Cities such as Santiago de Chile and Cali in Colombia have started using electric buses. Others like San Jose, Costa Rica, and Panama City are in the middle of pilot projects to make transportation cleaner.
A new fleet of 200 buses in Chile's capital, known as Third Millennium (Tercer Milenio), is to replace the current transportation system that was launched in 2007.
"We've said all along that a civilized nation needs a high-quality transport system that is safe, clean and sustainable," Chilean President Sebastian Pinera said while presenting the new buses in October.
"Our project aims to replace the notorious Transantiago."
The new Santiago fleet includes 490 diesel buses with the Euro 6 emission standard, the strictest one in place so far.
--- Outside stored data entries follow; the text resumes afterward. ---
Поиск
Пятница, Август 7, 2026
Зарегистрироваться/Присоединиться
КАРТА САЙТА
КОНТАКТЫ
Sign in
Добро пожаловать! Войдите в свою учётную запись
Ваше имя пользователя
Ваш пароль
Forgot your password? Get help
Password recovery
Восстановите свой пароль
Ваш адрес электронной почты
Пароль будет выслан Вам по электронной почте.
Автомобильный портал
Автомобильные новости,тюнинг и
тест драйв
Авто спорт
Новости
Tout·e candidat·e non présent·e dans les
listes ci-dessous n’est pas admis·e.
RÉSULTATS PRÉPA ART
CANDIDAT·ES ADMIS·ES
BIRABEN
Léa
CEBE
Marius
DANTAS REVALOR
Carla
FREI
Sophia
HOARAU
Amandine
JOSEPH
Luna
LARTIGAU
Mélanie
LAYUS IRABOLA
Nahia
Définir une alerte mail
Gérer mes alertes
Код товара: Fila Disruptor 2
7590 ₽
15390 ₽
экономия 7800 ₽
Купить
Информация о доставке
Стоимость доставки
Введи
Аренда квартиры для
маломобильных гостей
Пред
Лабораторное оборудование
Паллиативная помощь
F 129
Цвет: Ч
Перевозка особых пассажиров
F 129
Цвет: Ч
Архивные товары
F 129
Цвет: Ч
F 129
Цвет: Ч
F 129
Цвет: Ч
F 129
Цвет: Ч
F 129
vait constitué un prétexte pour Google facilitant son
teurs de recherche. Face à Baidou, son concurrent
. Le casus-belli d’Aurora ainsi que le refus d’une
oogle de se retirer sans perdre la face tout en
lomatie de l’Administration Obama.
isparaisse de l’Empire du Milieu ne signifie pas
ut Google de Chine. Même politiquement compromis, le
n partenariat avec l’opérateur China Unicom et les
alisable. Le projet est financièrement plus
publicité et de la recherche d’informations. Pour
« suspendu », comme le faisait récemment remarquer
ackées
In Colombia, 125 electric buses were ordered for the city of Cali. It is the first bus fleet of this type in the whole country. In May 2019, 26 of them will start operating. The new buses will complement the MIO transport system (Masivo Integrado de Occidente).
The buses, which have eight battery packs, will have a maximum range of 240 kilometers (149 miles). According to MetroCali, the city's transport system, the buses have "regenerative" brakes, helping to recharge the batteries while breaking.
"We're kicking off the process of modernization that our system must undergo in the coming years to make bus fleets comply with zero-emissions policies," said MetroCali President Nicolas Orejuela.
In 2019, Costa Rica is to start a pilot project involving three electric buses that will commute between different cities. At the end of 2017, the country approved comprehensive electric transportation legislation and incentives to promote greener transportation.
Argentina for its part is about to implement its own one-year pilot project involving eight electric buses. The city of Buenos Aires launched a clean mobility plan (Plan de Movilidad Limpia) to reduce harmful emissions.
In August 2018, Panama City started running electric bus tests in the old city center. People can use the service free of charge for six months.
"If the current fleet of buses and taxis in 22 Latin American cities were replaced with electric vehicles right away, the region could save almost $64 billion (€65.2 billion) in fuel by 2030, emit 300 million tons of carbon dioxide less and save 36,500 people from premature death," a study by the International Automobile Federation (FIA) pointed out.
Latin America and the Caribbean "account for some 10 percent of global emissions of greenhouse gases and are among the regions with the greatest decarbonization potential," United Nations researchers added.